Raimund, darf ich mal fragen, welchen Job Du zukünftig machen
willst? :wink:))

Vertragskiller!

Also 'ne Drahtbürste oder eine Reibahle oder sowas…

Nein, nicht so grobe Dinger. Stell Dir mal eine Drehbank vor mit Messingbürsten. (bin keine Dreher, weiß nicht, ob das so richtig ist)

Hmmm, ich kann nicht sagen, ob das was bringt. Weiß Du, so
viele Leute habe ich noch nicht umgelegt. :wink:

Ich auch erst so 5-6 :smile:. Doch zur Geschäftsausweiteung sollte man schon Fachmann werden.:smile:

Aber die liegengelassene Patronenhülse bricht dem
Meuchelmörder garantiert das Genick, weil sie die
Charakteristika des Patronenlagers „eingestempelt“ bekommt.

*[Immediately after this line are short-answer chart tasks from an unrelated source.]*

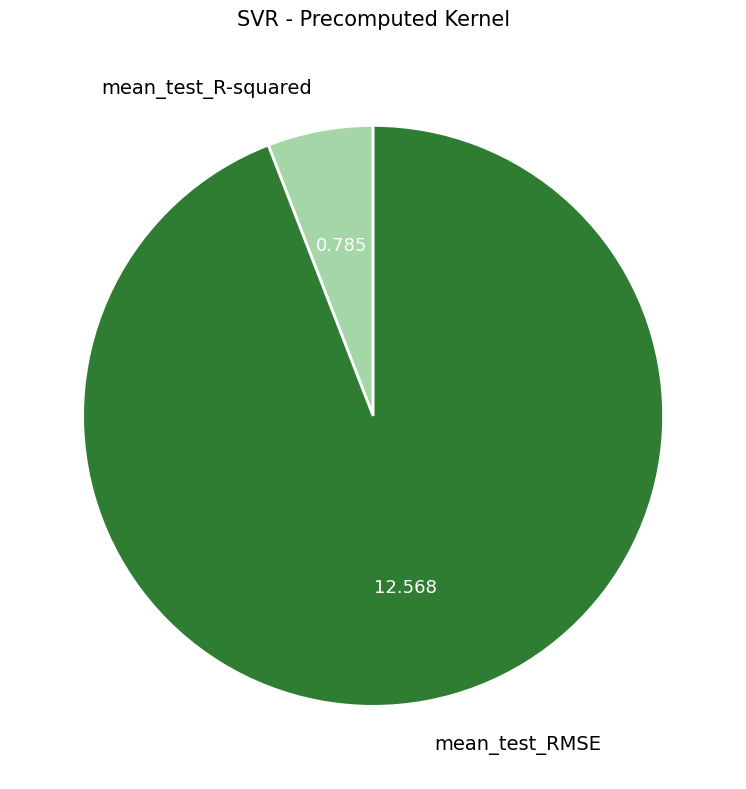

Which category has the smallest portion of the pie?

mean_test_R-squared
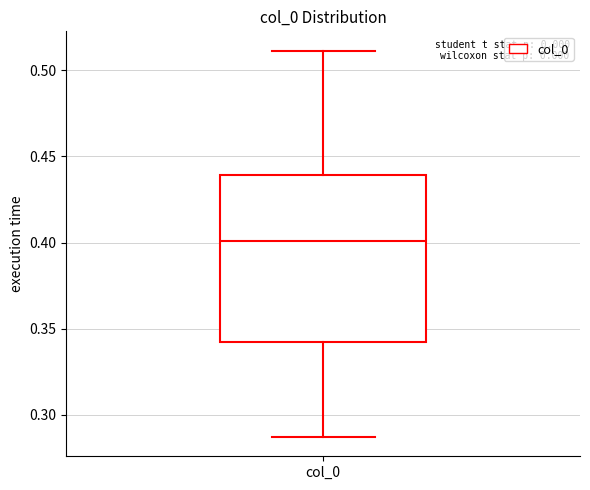

Read this box plot against the y-axis: the position of the median line, the range covered by the box, and the ends of both whiskers. The values are not printed on the chart, so give them approximately, as read against the axis.

median 0.400, box 0.340 to 0.440, whiskers 0.285 to 0.510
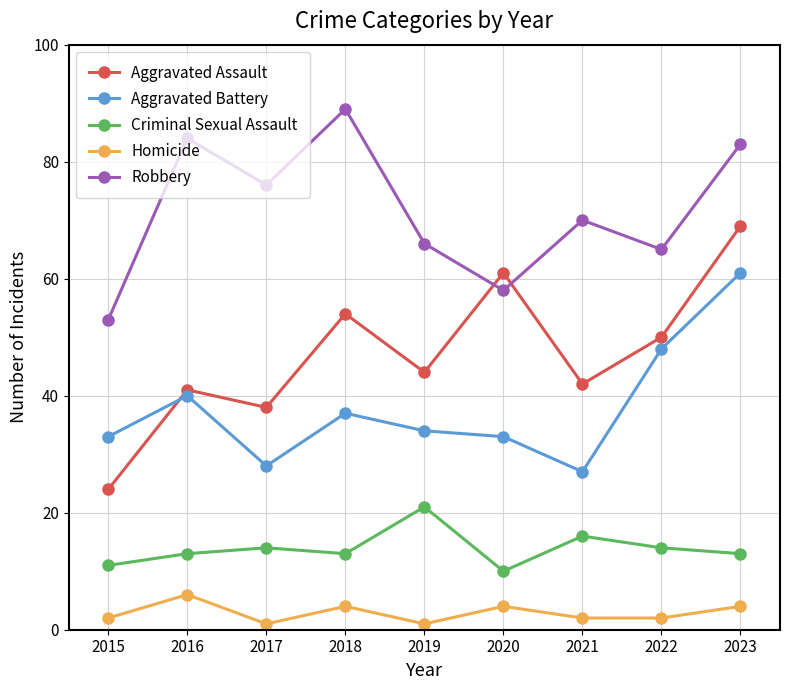

Reading left to right, transcribe all the data shown in this chart.

Aggravated Assault: 24	41	38	54	44	61	42	50	69
Aggravated Battery: 33	40	28	37	34	33	27	48	61
Criminal Sexual Assault: 11	13	14	13	21	10	16	14	13
Homicide: 2	6	1	4	1	4	2	2	4
Robbery: 53	84	76	89	66	58	70	65	83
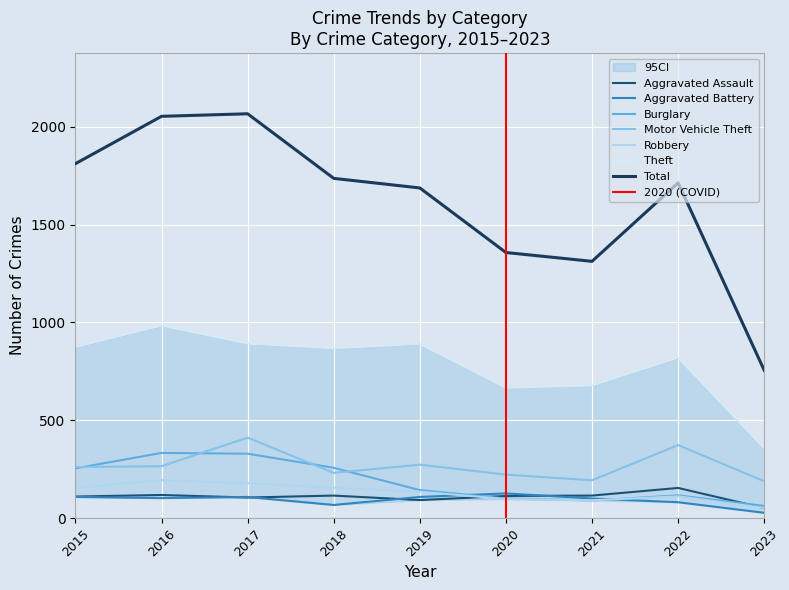

Rank the series at 2022 from highest to lowest value.

Theft, Motor Vehicle Theft, Aggravated Assault, Burglary, Robbery, Aggravated Battery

Im
Zweifelsfall solltest Du also mindestens einen Revolver .357
Magnum benutzen, mit Weichbleigeschossen geladen.

Okay, ich glaube, jetzt haben wir das Brett genug mit off
topics strapaziert.

nein, ist zum Thema.Denn ich könnte mir vorstellen, dass so Profikiller über dieses Wissen verfügen.
Aber das mit dem Lager leutet mit ein. Denn das auch noch bearbeiten und Teile auswechseln… na, da dürfte eine neue Wumme billiger sein.